### TEXTAUSSCHNITT

Zwölf Monate später ist der HSV trotz des verpatzten Starts tatsächlich auf einem guten Weg. Der Club hat den mit Abstand jüngsten Kader Deutschlands, ist darum bemüht, das Gehaltsniveau der Zweiten Liga anzupassen und entwickelt gerade so etwas Ähn­liches wie eine Idee für die Zukunft.

Titz muss seinen Weg weitergehen

Bevor hier ein falscher Eindruck entsteht: Das 0:3 gegen Kiel soll nicht schöngeschrieben, aber richtig eingeordnet werden. Wenn sich vor dem Auftakt nahezu alle einig waren, dass der HSV sich nach Jahren des Missmanagements endlich auf dem richtigen Weg befindet, dann sollte man dazu auch nach dem 0:3-Start stehen.

######
### GEGEBENE DATEN

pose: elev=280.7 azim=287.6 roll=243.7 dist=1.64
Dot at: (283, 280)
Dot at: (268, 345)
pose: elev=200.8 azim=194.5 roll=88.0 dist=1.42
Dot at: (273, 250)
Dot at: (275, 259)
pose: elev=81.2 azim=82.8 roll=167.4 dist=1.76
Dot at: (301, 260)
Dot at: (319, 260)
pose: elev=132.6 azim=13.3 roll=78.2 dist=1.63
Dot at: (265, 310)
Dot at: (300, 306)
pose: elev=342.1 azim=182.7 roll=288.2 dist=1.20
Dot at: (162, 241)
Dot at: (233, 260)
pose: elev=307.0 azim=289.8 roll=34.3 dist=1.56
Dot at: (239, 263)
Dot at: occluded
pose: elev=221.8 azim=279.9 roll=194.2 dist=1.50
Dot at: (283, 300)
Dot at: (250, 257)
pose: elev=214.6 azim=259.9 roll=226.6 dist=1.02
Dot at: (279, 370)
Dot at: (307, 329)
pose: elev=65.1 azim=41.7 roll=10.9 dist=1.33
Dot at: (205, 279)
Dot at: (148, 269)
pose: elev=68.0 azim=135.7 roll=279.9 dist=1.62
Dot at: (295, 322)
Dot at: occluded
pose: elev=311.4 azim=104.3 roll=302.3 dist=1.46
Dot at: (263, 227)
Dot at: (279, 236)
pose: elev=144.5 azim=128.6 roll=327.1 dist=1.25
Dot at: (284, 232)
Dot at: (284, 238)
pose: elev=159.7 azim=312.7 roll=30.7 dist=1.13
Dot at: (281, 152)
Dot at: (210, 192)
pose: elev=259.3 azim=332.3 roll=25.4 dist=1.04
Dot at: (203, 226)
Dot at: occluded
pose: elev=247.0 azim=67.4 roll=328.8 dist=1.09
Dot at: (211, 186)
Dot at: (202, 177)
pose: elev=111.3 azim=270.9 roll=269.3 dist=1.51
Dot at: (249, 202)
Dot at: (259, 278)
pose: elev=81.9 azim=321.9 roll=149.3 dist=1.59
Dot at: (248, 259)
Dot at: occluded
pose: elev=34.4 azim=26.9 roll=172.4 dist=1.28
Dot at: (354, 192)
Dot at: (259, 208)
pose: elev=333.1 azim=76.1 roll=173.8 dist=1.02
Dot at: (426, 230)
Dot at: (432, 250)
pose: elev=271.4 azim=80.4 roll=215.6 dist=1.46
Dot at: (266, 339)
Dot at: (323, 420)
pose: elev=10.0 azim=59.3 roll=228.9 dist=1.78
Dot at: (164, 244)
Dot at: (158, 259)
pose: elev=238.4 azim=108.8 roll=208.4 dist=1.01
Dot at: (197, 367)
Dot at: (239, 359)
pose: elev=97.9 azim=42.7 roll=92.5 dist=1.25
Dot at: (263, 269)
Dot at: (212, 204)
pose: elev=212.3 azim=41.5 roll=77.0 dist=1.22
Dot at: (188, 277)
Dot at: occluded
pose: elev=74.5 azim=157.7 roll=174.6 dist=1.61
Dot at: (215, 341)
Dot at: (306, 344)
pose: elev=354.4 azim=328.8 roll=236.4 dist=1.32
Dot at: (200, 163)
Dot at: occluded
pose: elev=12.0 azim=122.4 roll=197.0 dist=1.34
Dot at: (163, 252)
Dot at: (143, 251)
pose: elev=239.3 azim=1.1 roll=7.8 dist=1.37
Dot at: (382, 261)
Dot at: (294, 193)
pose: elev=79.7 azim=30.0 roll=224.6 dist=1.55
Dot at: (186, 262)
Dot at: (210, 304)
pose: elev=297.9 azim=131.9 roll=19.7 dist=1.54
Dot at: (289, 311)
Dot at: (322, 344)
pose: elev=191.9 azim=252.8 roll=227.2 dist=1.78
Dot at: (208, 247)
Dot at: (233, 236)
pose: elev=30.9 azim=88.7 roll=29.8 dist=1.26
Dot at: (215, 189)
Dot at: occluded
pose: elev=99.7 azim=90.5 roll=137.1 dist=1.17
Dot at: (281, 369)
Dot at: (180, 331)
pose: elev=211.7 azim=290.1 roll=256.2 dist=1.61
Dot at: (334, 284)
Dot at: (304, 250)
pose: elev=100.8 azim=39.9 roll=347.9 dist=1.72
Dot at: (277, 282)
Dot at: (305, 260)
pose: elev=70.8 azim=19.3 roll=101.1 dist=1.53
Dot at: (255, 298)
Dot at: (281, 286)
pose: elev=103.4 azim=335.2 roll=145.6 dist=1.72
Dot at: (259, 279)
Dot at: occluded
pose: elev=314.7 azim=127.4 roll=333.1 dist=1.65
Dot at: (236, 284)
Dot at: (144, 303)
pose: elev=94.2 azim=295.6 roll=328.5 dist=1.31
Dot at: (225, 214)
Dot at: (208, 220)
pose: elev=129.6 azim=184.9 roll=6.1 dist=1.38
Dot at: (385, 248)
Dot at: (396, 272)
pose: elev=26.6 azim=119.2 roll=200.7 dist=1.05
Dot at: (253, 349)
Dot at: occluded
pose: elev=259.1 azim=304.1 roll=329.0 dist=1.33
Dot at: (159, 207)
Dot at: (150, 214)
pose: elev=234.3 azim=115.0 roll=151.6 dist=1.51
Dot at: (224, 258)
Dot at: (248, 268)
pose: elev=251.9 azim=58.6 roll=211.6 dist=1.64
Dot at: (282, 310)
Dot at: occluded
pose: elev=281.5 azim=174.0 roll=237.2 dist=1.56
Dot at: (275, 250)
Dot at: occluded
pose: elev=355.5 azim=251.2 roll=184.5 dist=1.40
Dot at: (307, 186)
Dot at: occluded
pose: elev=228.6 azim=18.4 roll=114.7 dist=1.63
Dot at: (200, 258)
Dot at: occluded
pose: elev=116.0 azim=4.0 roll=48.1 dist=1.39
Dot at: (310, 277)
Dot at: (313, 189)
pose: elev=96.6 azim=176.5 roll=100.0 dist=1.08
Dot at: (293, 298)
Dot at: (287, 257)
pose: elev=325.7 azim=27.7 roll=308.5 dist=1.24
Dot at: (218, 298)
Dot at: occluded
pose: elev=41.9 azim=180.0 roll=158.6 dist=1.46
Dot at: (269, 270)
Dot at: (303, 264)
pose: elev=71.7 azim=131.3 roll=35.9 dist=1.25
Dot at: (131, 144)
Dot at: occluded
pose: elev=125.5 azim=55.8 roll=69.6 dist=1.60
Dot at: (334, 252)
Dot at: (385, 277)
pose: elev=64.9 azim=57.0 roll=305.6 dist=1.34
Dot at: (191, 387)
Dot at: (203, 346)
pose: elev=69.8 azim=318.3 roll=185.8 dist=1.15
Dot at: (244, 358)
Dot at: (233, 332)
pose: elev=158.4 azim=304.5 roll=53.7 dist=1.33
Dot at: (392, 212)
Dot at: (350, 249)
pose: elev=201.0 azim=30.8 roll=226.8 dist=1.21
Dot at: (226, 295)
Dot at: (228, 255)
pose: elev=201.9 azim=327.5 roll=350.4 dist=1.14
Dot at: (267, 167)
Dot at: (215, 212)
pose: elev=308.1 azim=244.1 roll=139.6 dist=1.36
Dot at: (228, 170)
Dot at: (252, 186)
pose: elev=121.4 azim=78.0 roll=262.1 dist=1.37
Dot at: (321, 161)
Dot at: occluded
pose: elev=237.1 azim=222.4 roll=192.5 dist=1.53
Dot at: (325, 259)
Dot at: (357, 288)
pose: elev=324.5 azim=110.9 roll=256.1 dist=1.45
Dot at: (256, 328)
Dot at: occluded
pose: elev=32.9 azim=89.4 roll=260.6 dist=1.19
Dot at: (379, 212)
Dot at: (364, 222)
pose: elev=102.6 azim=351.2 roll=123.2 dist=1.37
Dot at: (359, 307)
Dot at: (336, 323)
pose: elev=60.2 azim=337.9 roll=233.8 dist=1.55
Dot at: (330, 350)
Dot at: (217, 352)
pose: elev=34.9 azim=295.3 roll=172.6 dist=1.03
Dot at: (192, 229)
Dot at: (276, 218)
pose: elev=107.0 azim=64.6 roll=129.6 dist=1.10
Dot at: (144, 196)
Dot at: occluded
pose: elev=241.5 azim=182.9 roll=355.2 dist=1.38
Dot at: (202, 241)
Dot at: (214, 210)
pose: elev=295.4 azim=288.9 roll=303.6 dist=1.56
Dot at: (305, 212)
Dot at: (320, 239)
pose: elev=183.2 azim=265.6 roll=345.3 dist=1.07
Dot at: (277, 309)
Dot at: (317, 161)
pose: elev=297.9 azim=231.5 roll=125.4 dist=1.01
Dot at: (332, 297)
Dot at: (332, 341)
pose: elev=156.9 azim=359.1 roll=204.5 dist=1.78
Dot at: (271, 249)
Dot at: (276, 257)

######

AUFGABENLISTE:
1. Wie ging laut dem Textausschnitt über den HSV das Spiel gegen Kiel aus?
2. Schreibe den Textausschnitt über den HSV nach seinem letzten Satz weiter.

ERGEBNISSE PRO AUFGABE:
1. 0:3

2.
Und Trainer Titz? Dem möchte man zurufen, sich nicht beirren zu lassen. Die richtigen Lehren aus dem 0:3 zu ziehen. Weiter seinen Plan zu verfolgen (und eben nicht auf einen Plan B zu setzen). Und die lautstarke Panikmache mit einem Sieg gegen Sandhausen verstummen zu lassen.

Denn wer am lautesten schreit, hat auch im Fußball nicht immer recht.